EXERCISE MATERIAL section start

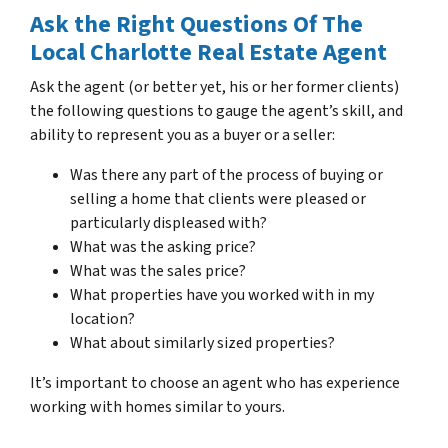
Ask the Right Questions Of The
Local Charlotte Real Estate Agent
Ask the agent (or better yet, his or her former clients)
the following questions to gauge the agent’s skill, and
ability to represent you as a buyer or a seller:
Was there any part of the process of buying or
selling a home that clients were pleased or
particularly displeased with?
What was the asking price?
What was the sales price?
What properties have you worked with in my
location?
What about similarly sized properties?
It’s important to choose an agent who has experience
working with homes similar to yours.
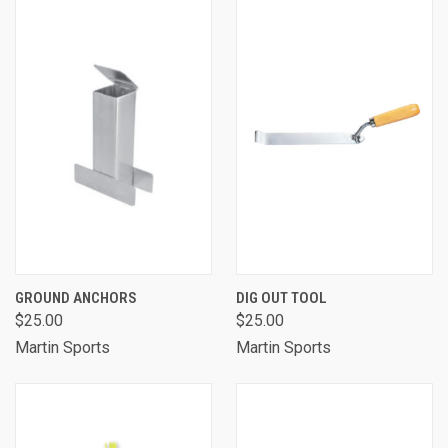
GROUND ANCHORS
DIG OUT TOOL
$25.00
$25.00
Martin Sports
Martin Sports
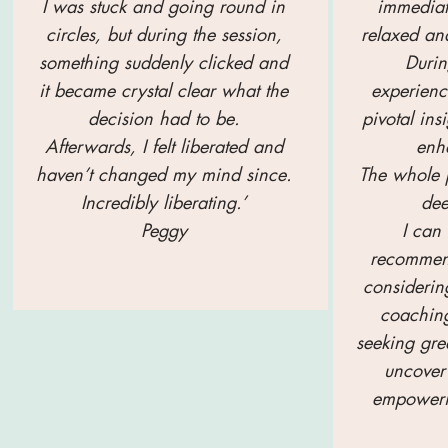
I was stuck and going round in
immediat
circles, but during the session,
relaxed and
something suddenly clicked and
Durin
it became crystal clear what the
experien
decision had to be.
pivotal ins
Afterwards, I felt liberated and
enha
haven’t changed my mind since.
The whole p
Incredibly liberating.’
dee
Peggy
I can
recommen
considerin
coaching
seeking gre
uncover 
empoweri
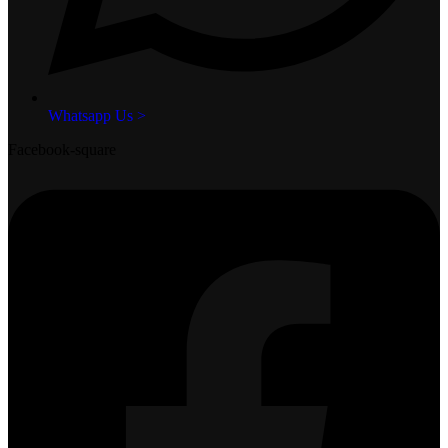
Whatsapp Us >
Facebook-square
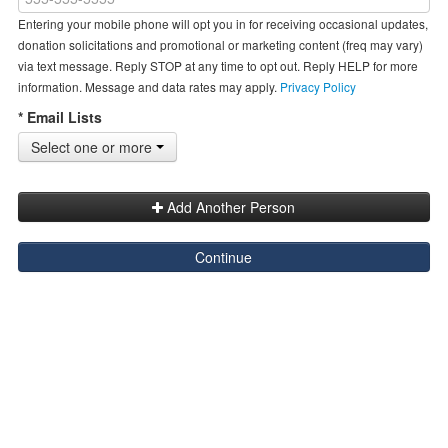
Entering your mobile phone will opt you in for receiving occasional updates,
donation solicitations and promotional or marketing content (freq may vary)
via text message. Reply STOP at any time to opt out. Reply HELP for more
information. Message and data rates may apply.
Privacy Policy
* Email Lists
Select one or more
Add Another Person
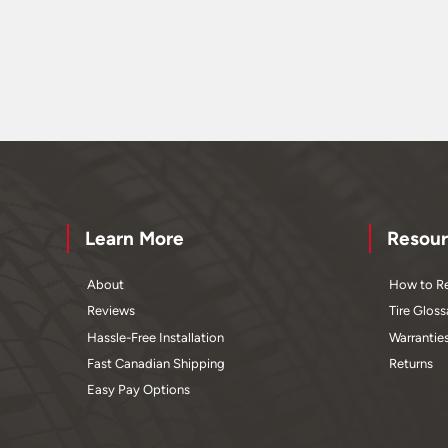
Learn More
Resour
About
How to Re
Reviews
Tire Gloss
Hassle-Free Installation
Warrantie
Fast Canadian Shipping
Returns
Easy Pay Options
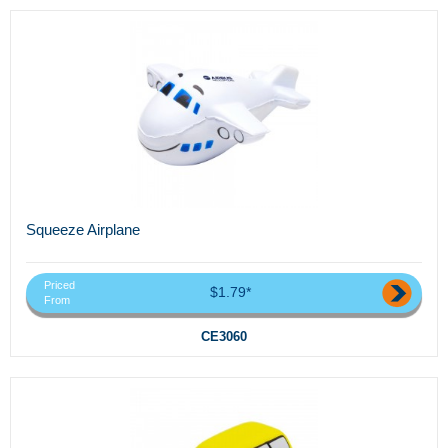
Squeeze Airplane
Priced
$1.79*
From
CE3060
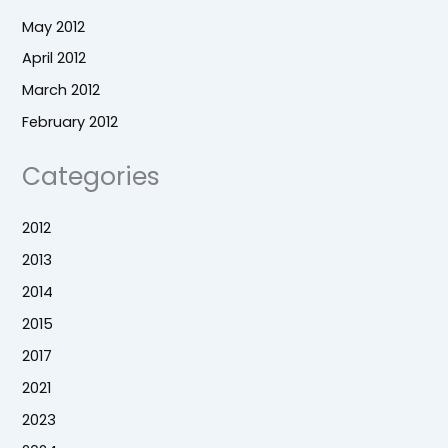
May 2012
April 2012
March 2012
February 2012
Categories
2012
2013
2014
2015
2017
2021
2023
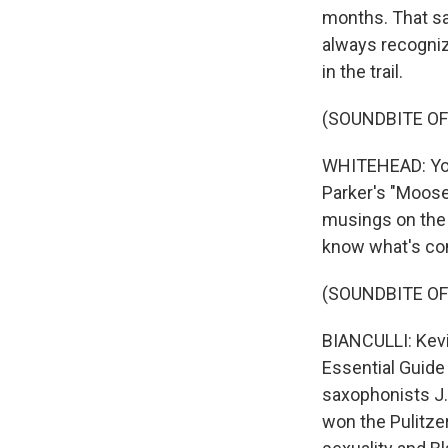
months. That sa
always recogniz
in the trail.
(SOUNDBITE O
WHITEHEAD: You'
Parker's "Moose
musings on the 
know what's com
(SOUNDBITE OF
BIANCULLI: Kevi
Essential Guide
saxophonists J.
won the Pulitzer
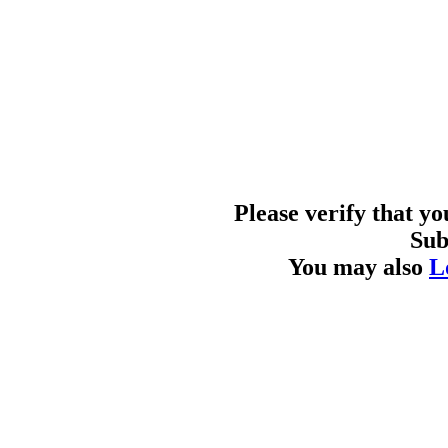
Please verify that y
Sub
You may also
L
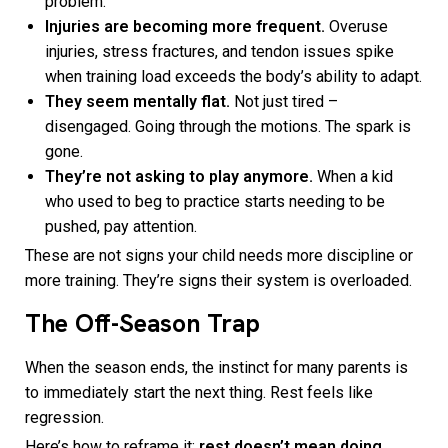
problem.
Injuries are becoming more frequent.
Overuse
injuries, stress fractures, and tendon issues spike
when training load exceeds the body’s ability to adapt.
They seem mentally flat.
Not just tired –
disengaged. Going through the motions. The spark is
gone.
They’re not asking to play anymore.
When a kid
who used to beg to practice starts needing to be
pushed, pay attention.
These are not signs your child needs more discipline or
more training. They’re signs their system is overloaded.
The Off-Season Trap
When the season ends, the instinct for many parents is
to immediately start the next thing. Rest feels like
regression.
Here’s how to reframe it:
rest doesn’t mean doing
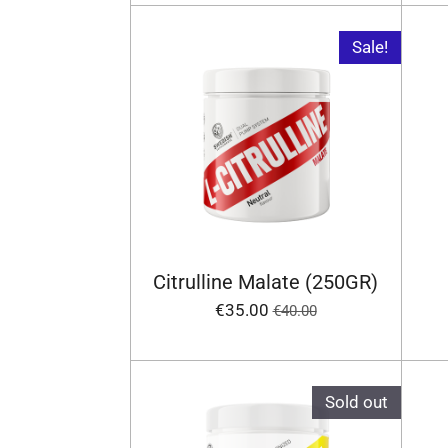
Sale!
Citrulline Malate (250GR)
€35.00
€40.00
Sold out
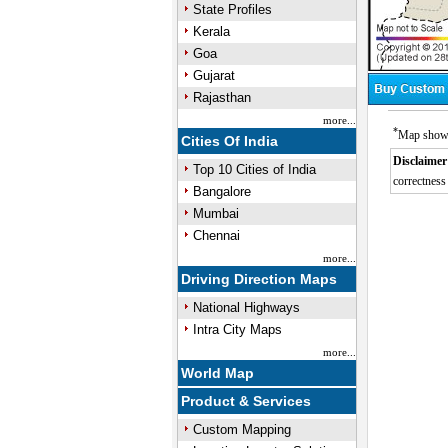
State Profiles
Kerala
Goa
Gujarat
Rajasthan
more...
*
Map showin
Cities Of India
Disclaimer
Top 10 Cities of India
correctness 
Bangalore
Mumbai
Chennai
more...
Driving Direction Maps
National Highways
Intra City Maps
more...
World Map
Product & Services
Custom Mapping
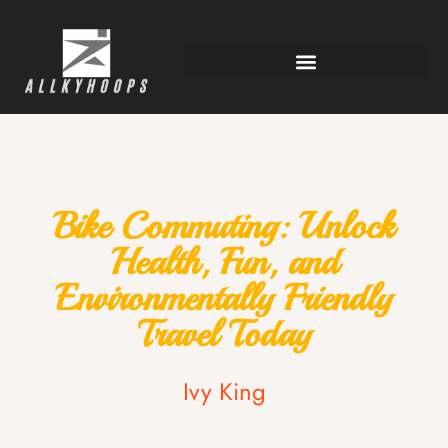
Bike Commuting: Unlock
Health, Fun, and
Environmentally Friendly
Travel Today
Ivy King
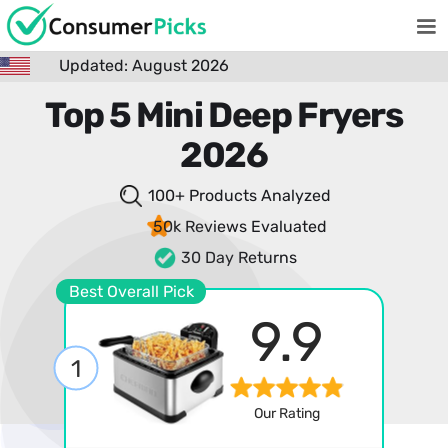
Updated: August 2026
Top 5 Mini Deep Fryers
2026
100+ Products
Analyzed
50k Reviews
Evaluated
30 Day Returns
Best Overall Pick
9.9
1
Our Rating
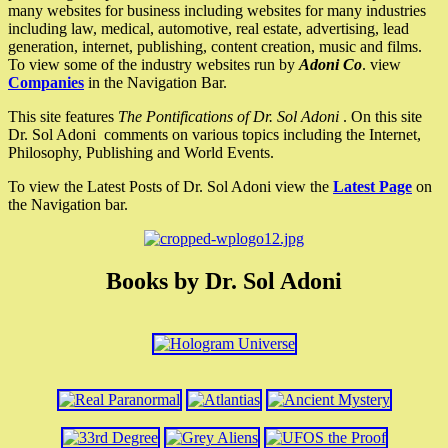
many websites for business including websites for many industries
including law, medical, automotive, real estate, advertising, lead
generation, internet, publishing, content creation, music and films.
To view some of the industry websites run by
Adoni Co
. view
Companies
in the Navigation Bar.
This site features
The Pontifications of Dr. Sol Adoni
. On this site
Dr. Sol Adoni comments on various topics including the Internet,
Philosophy, Publishing and World Events.
To view the Latest Posts of Dr. Sol Adoni view the
Latest Page
on
the Navigation bar.
Books by Dr. Sol Adoni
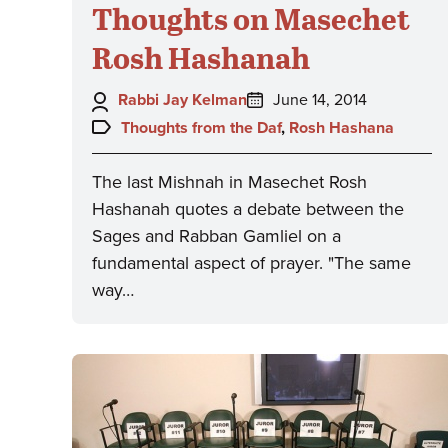
Thoughts on Masechet
Rosh Hashanah
Author:
Posted
Rabbi Jay Kelman
June 14, 2014
on:
Topics:
Thoughts from the Daf
,
Rosh Hashana
The last Mishnah in Masechet Rosh
Hashanah quotes a debate between the
Sages and Rabban Gamliel on a
fundamental aspect of prayer. "The same
way…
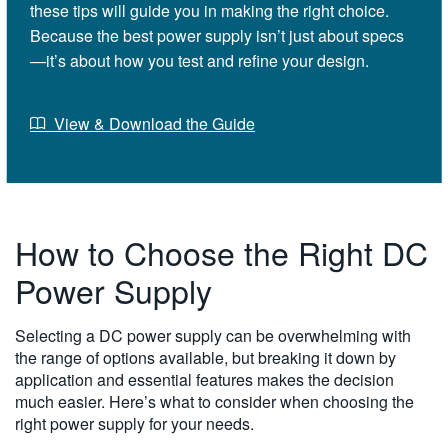
these tips will guide you in making the right choice.
Because the best power supply isn’t just about specs
—it’s about how you test and refine your design.
View & Download the Guide
How to Choose the Right DC
Power Supply
Selecting a DC power supply can be overwhelming with
the range of options available, but breaking it down by
application and essential features makes the decision
much easier. Here’s what to consider when choosing the
right power supply for your needs.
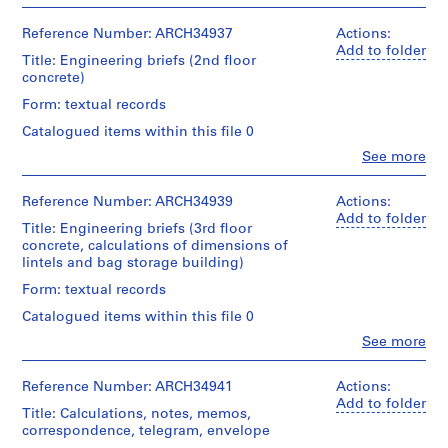
People:
type:
b
of
Centre
Ross
2
textual
e
Canadien
Folder
&
Reference Number: ARCH34937
Actions:
File
records
d'Architecture/
c
Number:
Macdonald
Add to folder
Title: Engineering briefs (2nd floor
Canadian
13-
(archive
,
Extent
Credit
concrete)
Centre
209-
creator)
1
and
line:
for
04T
Form: textual records
Medium:
9
Ross
Architecture,
Quantity
0.01
&
Montréal
0
Catalogued items within this file 0
/
l.
Macdonald
7
Object
Clo
See more
m.
fonds
Folder
People:
type:
-
of
Collection
Number:
Ross
3
textual
1
Centre
13-
&
Reference Number: ARCH34939
Actions:
File
records
Canadien
9
209-
Macdonald
Add to folder
Title: Engineering briefs (3rd floor
d'Architecture/
05T
(archive
0
Extent
Credit
concrete, calculations of dimensions of
Canadian
creator)
8
and
line:
lintels and bag storage building)
Centre
Medium:
Ross
AP013.S1.D2
for
Quantity
Form: textual records
0.01
&
Architecture,
/
l.
Macdonald
Montréal
P
Catalogued items within this file 0
Object
m.
fonds
r
type:
Clo
See more
of
Collection
Folder
People:
2
o
textual
Centre
Number:
Ross
File
records
j
Canadien
13-
&
Reference Number: ARCH34941
Actions:
d'Architecture/
e
209-
Macdonald
Add to folder
Extent
Credit
Title: Calculations, notes, memos,
Canadian
06T
(archive
c
and
line:
correspondence, telegram, envelope
Centre
creator)
t
Medium:
Ross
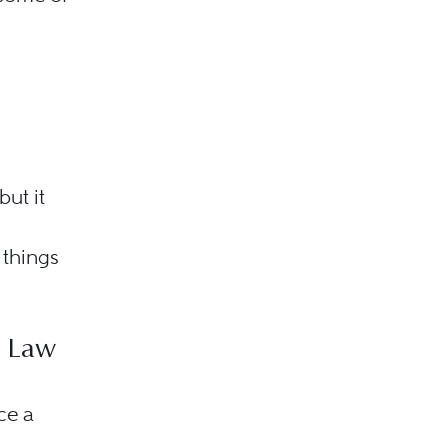
ut it
 things
e Law
ce a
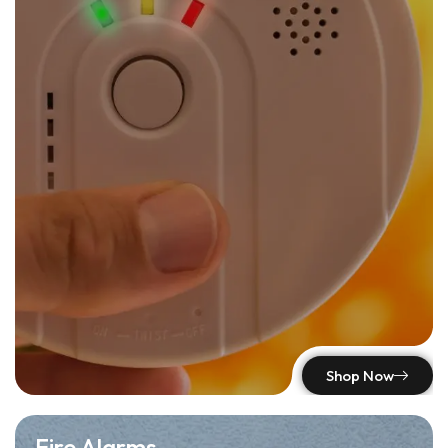
Shop Now
Fire Alarms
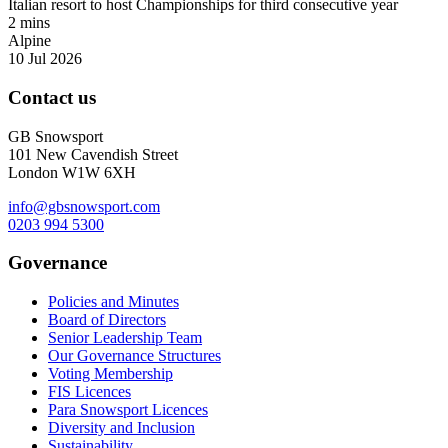
Italian resort to host Championships for third consecutive year
2 mins
Alpine
10 Jul 2026
Contact us
GB Snowsport
101 New Cavendish Street
London W1W 6XH
info@gbsnowsport.com
0203 994 5300
Governance
Policies and Minutes
Board of Directors
Senior Leadership Team
Our Governance Structures
Voting Membership
FIS Licences
Para Snowsport Licences
Diversity and Inclusion
Sustainability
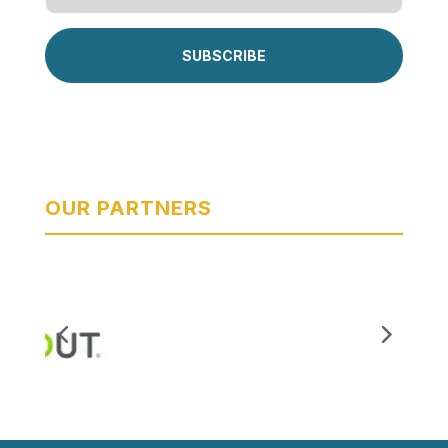
SUBSCRIBE
OUR PARTNERS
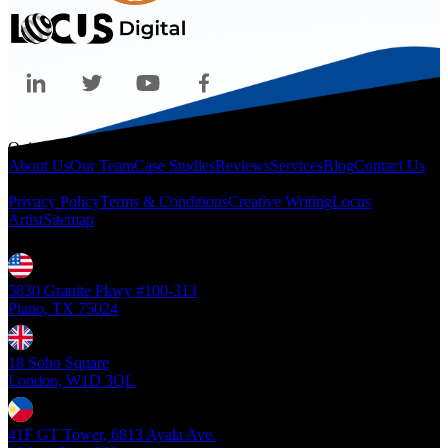
Quicklinks
About Us
Our Team
Case Studies
Reviews
Services
Blog
Contact Us
Legal
Privacy Policy
Terms & Conditions
Creative Writing
Locus
Artist
Sitemap
Locations
5830 Granite Pkwy #100-313
Plano, TX 75024
18 Soho Square
London, W1D 3QL
41F GT Tower, 6813 Ayala Ave.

EXERCISE MATERIAL section end

**WHAT YOU WILL DO**
Set down every line of text from the listing above word for word, omitting the pictures.

**YOUR SOLUTION**
Ask the Right Questions Of The
Local Charlotte Real Estate Agent
Ask the agent (or better yet, his or her former clients)
the following questions to gauge the agent’s skill, and
ability to represent you as a buyer or a seller:
Was there any part of the process of buying or
selling a home that clients were pleased or
particularly displeased with?
What was the asking price?
What was the sales price?
What properties have you worked with in my
location?
What about similarly sized properties?
It’s important to choose an agent who has experience
working with homes similar to yours.
GROUND ANCHORS
DIG OUT TOOL
$25.00
$25.00
Martin Sports
Martin Sports
I was stuck and going round in
immediat
circles, but during the session,
relaxed and
something suddenly clicked and
Durin
it became crystal clear what the
experien
decision had to be.
pivotal ins
Afterwards, I felt liberated and
enha
haven’t changed my mind since.
The whole p
Incredibly liberating.’
dee
Peggy
I can
recommen
considerin
coaching
seeking gre
uncover 
empoweri
Whatsapp Us >
Facebook-square
Entering your mobile phone will opt you in for receiving occasional updates,
donation solicitations and promotional or marketing content (freq may vary)
via text message. Reply STOP at any time to opt out. Reply HELP for more
information. Message and data rates may apply.
Privacy Policy
* Email Lists
Select one or more
Add Another Person
Learn More
Resour
About
How to Re
Reviews
Tire Gloss
Hassle-Free Installation
Warrantie
Fast Canadian Shipping
Returns
Easy Pay Options
Squeeze Airplane
Priced
$1.79*
From
CE3060
May 2012
April 2012
March 2012
February 2012
Categories
2012
2013
2014
2015
2017
2021
2023
months. That sa
always recogniz
in the trail.
(SOUNDBITE O
WHITEHEAD: You'
Parker's "Moose
musings on the 
know what's com
(SOUNDBITE OF
BIANCULLI: Kevi
Essential Guide
saxophonists J.
won the Pulitzer
Please verify that y
Sub
You may also
L
problem.
Injuries are becoming more frequent.
Overuse
injuries, stress fractures, and tendon issues spike
when training load exceeds the body’s ability to adapt.
They seem mentally flat.
Not just tired –
disengaged. Going through the motions. The spark is
gone.
They’re not asking to play anymore.
When a kid
who used to beg to practice starts needing to be
pushed, pay attention.
These are not signs your child needs more discipline or
more training. They’re signs their system is overloaded.
The Off-Season Trap
When the season ends, the instinct for many parents is
to immediately start the next thing. Rest feels like
regression.
Here’s how to reframe it:
rest doesn’t mean doing
Sale!
Citrulline Malate (250GR)
€35.00
€40.00
Sold out
State Profiles
Kerala
Goa
Gujarat
Rajasthan
more...
*
Map showin
Cities Of India
Disclaimer
Top 10 Cities of India
correctness 
Bangalore
Mumbai
Chennai
more...
Driving Direction Maps
National Highways
Intra City Maps
more...
World Map
Product & Services
Custom Mapping
Bike Commuting: Unlock
Health, Fun, and
Environmentally Friendly
Travel Today
Ivy King
Updated: August 2026
Top 5 Mini Deep Fryers
2026
100+ Products
Analyzed
50k Reviews
Evaluated
30 Day Returns
Best Overall Pick
9.9
1
Our Rating
many websites for business including websites for many industries
including law, medical, automotive, real estate, advertising, lead
generation, internet, publishing, content creation, music and films.
To view some of the industry websites run by
Adoni Co
. view
Companies
in the Navigation Bar.
This site features
The Pontifications of Dr. Sol Adoni
. On this site
Dr. Sol Adoni comments on various topics including the Internet,
Philosophy, Publishing and World Events.
To view the Latest Posts of Dr. Sol Adoni view the
Latest Page
on
the Navigation bar.
Books by Dr. Sol Adoni
Thoughts on Masechet
Rosh Hashanah
Author:
Posted
Rabbi Jay Kelman
June 14, 2014
on:
Topics:
Thoughts from the Daf
,
Rosh Hashana
The last Mishnah in Masechet Rosh
Hashanah quotes a debate between the
Sages and Rabban Gamliel on a
fundamental aspect of prayer. "The same
way…
these tips will guide you in making the right choice.
Because the best power supply isn’t just about specs
—it’s about how you test and refine your design.
View & Download the Guide
How to Choose the Right DC
Power Supply
Selecting a DC power supply can be overwhelming with
the range of options available, but breaking it down by
application and essential features makes the decision
much easier. Here’s what to consider when choosing the
right power supply for your needs.
People:
type:
b
of
Centre
Ross
2
textual
e
Canadien
Folder
&
Reference Number: ARCH34937
Actions:
File
records
d'Architecture/
c
Number:
Macdonald
Add to folder
Title: Engineering briefs (2nd floor
Canadian
13-
(archive
,
Extent
Credit
concrete)
Centre
209-
creator)
1
and
line:
for
04T
Form: textual records
Medium:
9
Ross
Architecture,
Quantity
0.01
&
Montréal
0
Catalogued items within this file 0
/
l.
Macdonald
7
Object
Clo
See more
m.
fonds
Folder
People:
type:
-
of
Collection
Number:
Ross
3
textual
1
Centre
13-
&
Reference Number: ARCH34939
Actions:
File
records
Canadien
9
209-
Macdonald
Add to folder
Title: Engineering briefs (3rd floor
d'Architecture/
05T
(archive
0
Extent
Credit
concrete, calculations of dimensions of
Canadian
creator)
8
and
line:
lintels and bag storage building)
Centre
Medium:
Ross
AP013.S1.D2
for
Quantity
Form: textual records
0.01
&
Architecture,
/
l.
Macdonald
Montréal
P
Catalogued items within this file 0
Object
m.
fonds
r
type:
Clo
See more
of
Collection
Folder
People:
2
o
textual
Centre
Number:
Ross
File
records
j
Canadien
13-
&
Reference Number: ARCH34941
Actions:
d'Architecture/
e
209-
Macdonald
Add to folder
Extent
Credit
Title: Calculations, notes, memos,
Canadian
06T
(archive
c
and
line:
correspondence, telegram, envelope
Centre
creator)
t
Medium:
Ross
ut it
 things
e Law
ce a
Shop Now
Fire Alarms
Italian resort to host Championships for third consecutive year
2 mins
Alpine
10 Jul 2026
Contact us
GB Snowsport
101 New Cavendish Street
London W1W 6XH
info@gbsnowsport.com
0203 994 5300
Governance
Policies and Minutes
Board of Directors
Senior Leadership Team
Our Governance Structures
Voting Membership
FIS Licences
Para Snowsport Licences
Diversity and Inclusion
Sustainability
SUBSCRIBE
OUR PARTNERS
Quicklinks
About Us
Our Team
Case Studies
Reviews
Services
Blog
Contact Us
Legal
Privacy Policy
Terms & Conditions
Creative Writing
Locus
Artist
Sitemap
Locations
5830 Granite Pkwy #100-313
Plano, TX 75024
18 Soho Square
London, W1D 3QL
41F GT Tower, 6813 Ayala Ave.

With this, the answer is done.